At the age of four, patient was doing well and screening bone marrow biopsy showed mildly hypocellular marrow without PTLD (Figure 3 ). Despite the persistent EBV viremia by serum PCR, EBV was negative by EBER in situ hybridization. Molecular testing did not identify a clonal population. However, cytogenetics revealed one cell with an abnormal female karyotype with trisomy 3, similar to that previously observed in this patient 47,XX,+3[1]/46,XX[19]. Although one abnormal cell is considered non-clonal, due to the similar trisomy 3 finding in the previous bone marrow this finding was communicated to the clinical team to alert them for the possibility of the residual PTLD.

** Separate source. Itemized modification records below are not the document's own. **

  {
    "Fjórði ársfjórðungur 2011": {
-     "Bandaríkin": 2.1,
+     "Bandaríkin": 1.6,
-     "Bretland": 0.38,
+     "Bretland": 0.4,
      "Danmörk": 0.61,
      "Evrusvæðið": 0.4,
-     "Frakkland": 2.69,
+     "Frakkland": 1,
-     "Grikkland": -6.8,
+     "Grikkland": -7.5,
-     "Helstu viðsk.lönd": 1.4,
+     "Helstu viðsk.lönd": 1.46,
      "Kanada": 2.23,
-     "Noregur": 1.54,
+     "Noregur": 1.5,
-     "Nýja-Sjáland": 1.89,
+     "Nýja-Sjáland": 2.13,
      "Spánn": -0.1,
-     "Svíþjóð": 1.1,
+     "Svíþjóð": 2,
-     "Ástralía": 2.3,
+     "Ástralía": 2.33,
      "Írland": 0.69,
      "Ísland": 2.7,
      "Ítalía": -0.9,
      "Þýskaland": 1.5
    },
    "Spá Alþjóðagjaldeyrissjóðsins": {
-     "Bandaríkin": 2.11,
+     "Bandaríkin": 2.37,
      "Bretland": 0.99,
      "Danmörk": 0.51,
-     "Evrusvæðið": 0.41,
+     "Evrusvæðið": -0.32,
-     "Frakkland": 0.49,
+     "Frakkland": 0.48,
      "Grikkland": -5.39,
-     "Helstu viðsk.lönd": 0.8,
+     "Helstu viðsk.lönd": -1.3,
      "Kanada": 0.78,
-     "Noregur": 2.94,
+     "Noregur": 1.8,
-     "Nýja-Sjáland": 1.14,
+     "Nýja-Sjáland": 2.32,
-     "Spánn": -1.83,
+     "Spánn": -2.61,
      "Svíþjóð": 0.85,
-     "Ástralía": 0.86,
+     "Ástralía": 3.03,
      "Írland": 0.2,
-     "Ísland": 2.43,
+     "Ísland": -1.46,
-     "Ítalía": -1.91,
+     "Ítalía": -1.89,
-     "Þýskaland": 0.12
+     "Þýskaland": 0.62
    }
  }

Figure 3 . Patient 1: Bone marrow is negative for involvement by PTLD. Bone marrow biopsy shows mildly hypocellular marrow for age multilineage hematopoiesis (A. 100X and B. 400X). There is no morphologic support for involvement by PTLD.
At the age of 11 and 14 years imaging studies identified multiple new mesenteric FDG-avid mesenteric lymph nodes; however, tissue biopsy did not confirm recurrence of PTLD. Screening biopsies of the intestine did not demonstrate recurrence of the PTLD. Over the course of her disease, patient’s EBV viremia was addressed by the immunosuppression reduction, Ganciclovir, and Rituximab. Currently patient is doing well and does not show signs of acute rejection or recurrent PTLD.

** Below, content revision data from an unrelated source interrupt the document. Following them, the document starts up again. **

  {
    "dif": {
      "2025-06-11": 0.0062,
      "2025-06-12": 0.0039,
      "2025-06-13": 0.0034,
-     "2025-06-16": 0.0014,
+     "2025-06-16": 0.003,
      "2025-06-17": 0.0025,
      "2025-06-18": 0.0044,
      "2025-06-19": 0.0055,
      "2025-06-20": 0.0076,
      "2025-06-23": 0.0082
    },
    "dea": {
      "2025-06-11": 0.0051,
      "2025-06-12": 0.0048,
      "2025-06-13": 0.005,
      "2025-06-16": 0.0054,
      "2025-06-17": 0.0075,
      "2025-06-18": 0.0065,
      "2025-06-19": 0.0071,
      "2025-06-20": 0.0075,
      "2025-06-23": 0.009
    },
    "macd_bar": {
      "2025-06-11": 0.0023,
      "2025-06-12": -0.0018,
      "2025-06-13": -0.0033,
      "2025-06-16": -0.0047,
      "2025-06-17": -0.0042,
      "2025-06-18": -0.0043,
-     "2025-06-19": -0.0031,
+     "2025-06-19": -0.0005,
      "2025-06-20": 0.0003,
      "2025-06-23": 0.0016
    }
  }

Case 2 . The patient is a 9-year-old female born full term with a Hemoglobin (Hgb)C trait. At five weeks of age she started having cyanotic episodes and was diagnosed with left ventricular non-compaction dilated cardiomyopathy. Patient required an orthotopic heart transplant at the three months of age. Immunosuppression was mediated by the mycophenolate mofetil and tacrolimus (CellCept). Shortly after the cardiac allograft patient developed cytomegalovirus (CMV) infection. CMV viremia was successfully treated with Ganciclovir, with subsequent negative serology. At the eight months her mother noticed that she developed difficulty crawling and holding her head. At that time hydrocephalus was diagnosed and a ventriculoperitoneal shunt placed. Over the course of her clinical course patient was noted to have a marked neutropenia and reticulocytopenia refractory to the granulocyte colony stimulating growth factor Neupogen. By age four, patient required transfusion.
At age five, patient developed cervical lymphadenopathy. Although EBV viremia was noted, lymph node biopsy did not reveal PTLD. At age six, patient developed diffuse lymphadenopathy with multiple FDG-avid lymph nodes. At that time, an inguinal lymph node biopsy revealed near-total nodal effacement by a diffuse proliferation of mixed atypical lymphocytes, large transformed lymphocytes or immunoblasts, and numerous plasma cells, consistent with the involvement by polymorphous PTLD. Immunostains highlighted mixed lymphoplasmacytic cells with increased numbers of immunoblasts and polytypic plasma cells. Proliferation index was at 40%, and EBV-EBER was positive by in-situ hybridization. Concurrent flow cytometry did not detect any monotypic B-cells or pan T-cell aberrancy.